**THE PROBLEM**
Report each line below that carries the word "BigID".

****************

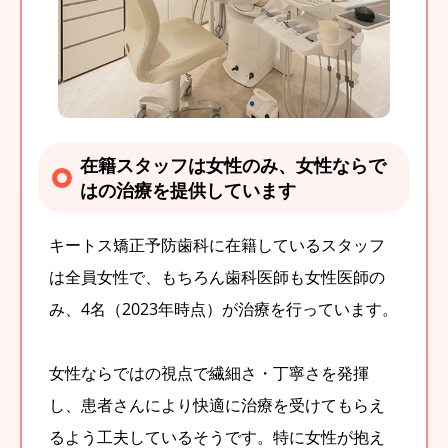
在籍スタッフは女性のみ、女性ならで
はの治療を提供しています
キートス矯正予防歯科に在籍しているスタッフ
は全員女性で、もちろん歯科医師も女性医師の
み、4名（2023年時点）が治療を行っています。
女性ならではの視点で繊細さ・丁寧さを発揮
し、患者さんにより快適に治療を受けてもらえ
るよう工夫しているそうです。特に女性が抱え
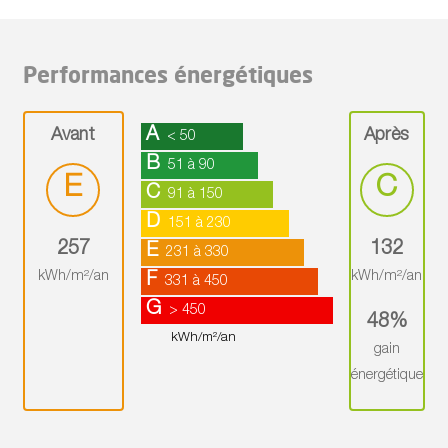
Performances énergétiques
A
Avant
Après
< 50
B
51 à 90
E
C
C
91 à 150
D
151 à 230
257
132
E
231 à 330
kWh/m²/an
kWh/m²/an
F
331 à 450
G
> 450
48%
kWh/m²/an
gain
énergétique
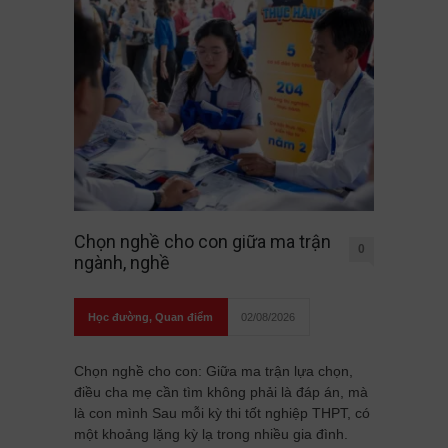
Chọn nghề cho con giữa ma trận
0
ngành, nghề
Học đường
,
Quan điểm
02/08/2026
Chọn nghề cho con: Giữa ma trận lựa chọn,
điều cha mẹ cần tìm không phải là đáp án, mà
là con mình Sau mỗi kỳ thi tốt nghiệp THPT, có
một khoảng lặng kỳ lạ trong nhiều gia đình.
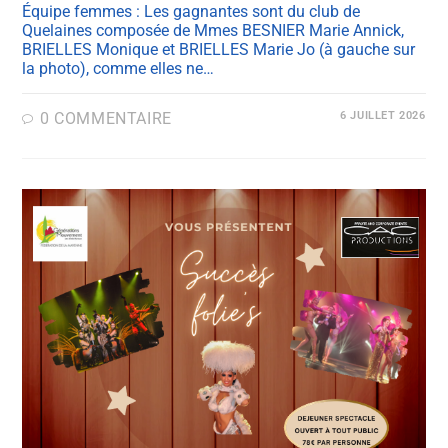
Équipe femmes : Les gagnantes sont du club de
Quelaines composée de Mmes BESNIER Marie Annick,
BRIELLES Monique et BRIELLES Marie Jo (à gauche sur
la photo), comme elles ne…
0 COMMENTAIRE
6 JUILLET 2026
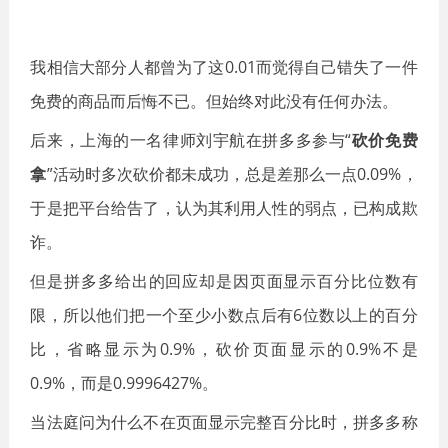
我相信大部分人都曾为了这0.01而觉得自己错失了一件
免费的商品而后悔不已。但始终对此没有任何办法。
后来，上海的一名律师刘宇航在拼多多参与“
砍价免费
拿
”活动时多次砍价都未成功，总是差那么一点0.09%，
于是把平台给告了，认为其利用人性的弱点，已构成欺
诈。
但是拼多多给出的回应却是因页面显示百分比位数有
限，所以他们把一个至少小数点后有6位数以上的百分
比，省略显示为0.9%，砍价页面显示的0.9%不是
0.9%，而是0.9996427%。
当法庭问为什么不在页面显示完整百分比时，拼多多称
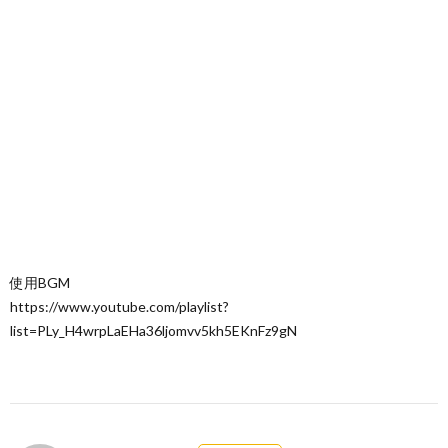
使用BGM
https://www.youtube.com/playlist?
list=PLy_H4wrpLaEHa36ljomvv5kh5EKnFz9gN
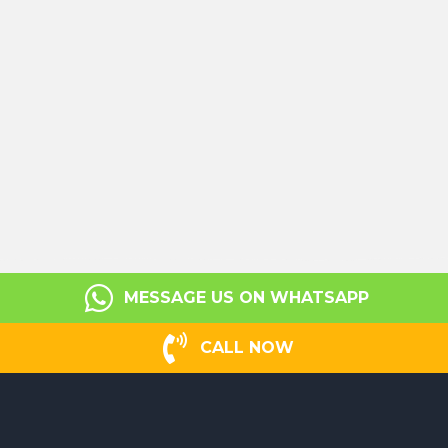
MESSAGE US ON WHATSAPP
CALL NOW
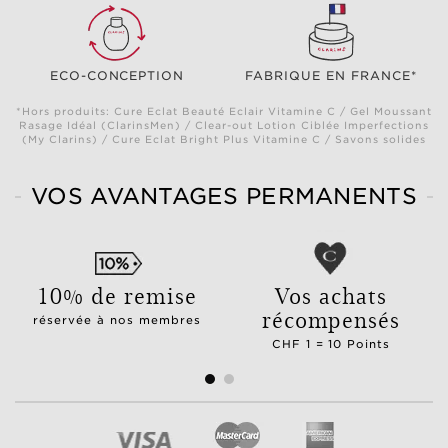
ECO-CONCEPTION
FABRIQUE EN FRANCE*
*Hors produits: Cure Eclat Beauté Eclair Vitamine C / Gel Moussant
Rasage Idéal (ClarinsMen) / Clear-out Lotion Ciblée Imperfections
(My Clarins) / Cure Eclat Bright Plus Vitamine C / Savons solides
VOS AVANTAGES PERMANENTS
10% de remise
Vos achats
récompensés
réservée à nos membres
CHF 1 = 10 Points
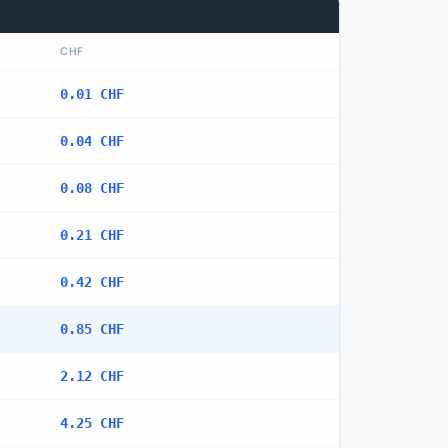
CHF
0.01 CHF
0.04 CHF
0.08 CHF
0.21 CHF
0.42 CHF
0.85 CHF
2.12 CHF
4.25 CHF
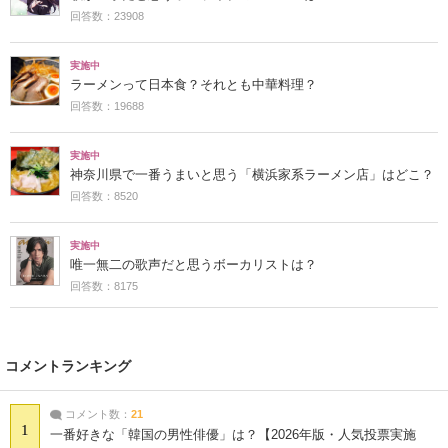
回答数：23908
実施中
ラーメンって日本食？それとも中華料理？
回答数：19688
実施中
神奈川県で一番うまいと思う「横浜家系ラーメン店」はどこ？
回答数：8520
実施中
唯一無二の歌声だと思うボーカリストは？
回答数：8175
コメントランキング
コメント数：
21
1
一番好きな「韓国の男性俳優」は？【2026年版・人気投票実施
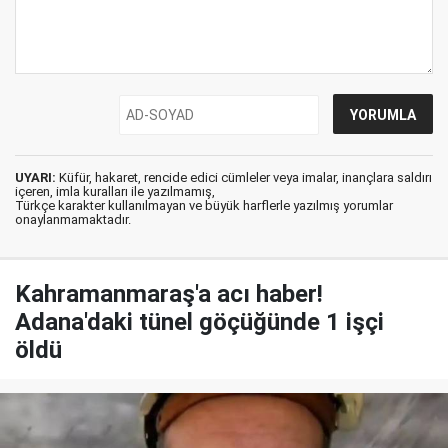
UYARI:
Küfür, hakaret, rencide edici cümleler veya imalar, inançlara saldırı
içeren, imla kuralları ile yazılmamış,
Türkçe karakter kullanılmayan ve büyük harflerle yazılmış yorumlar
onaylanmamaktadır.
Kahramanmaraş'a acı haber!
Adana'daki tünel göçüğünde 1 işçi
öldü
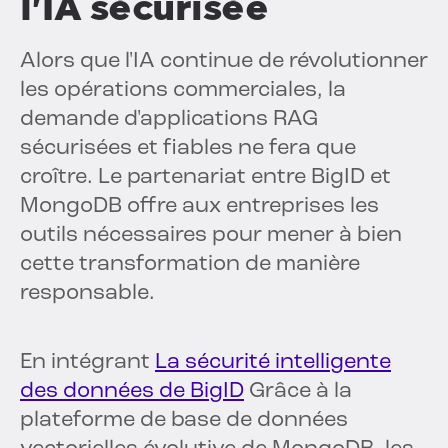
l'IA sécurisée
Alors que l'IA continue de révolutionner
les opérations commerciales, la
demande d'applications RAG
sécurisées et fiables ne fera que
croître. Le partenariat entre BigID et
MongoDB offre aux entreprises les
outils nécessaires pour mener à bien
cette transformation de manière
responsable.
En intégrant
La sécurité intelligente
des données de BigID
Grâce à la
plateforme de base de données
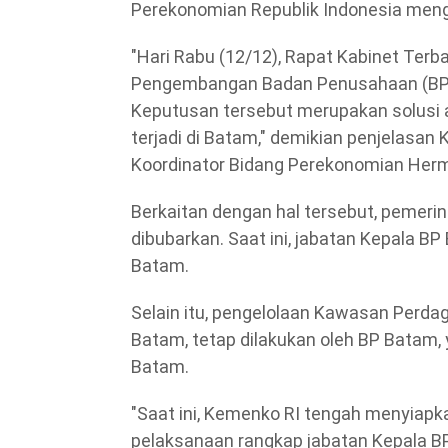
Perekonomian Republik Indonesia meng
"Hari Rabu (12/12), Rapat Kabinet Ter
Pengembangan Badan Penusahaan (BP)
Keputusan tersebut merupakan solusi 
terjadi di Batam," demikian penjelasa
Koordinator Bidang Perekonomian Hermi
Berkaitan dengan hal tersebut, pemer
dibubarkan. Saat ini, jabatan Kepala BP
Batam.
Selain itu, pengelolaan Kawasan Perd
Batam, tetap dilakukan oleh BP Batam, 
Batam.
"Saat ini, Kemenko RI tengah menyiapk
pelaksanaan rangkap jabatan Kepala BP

****************

**PROBLEM SOLUTION**
croître. Le partenariat entre BigID et
des données de BigID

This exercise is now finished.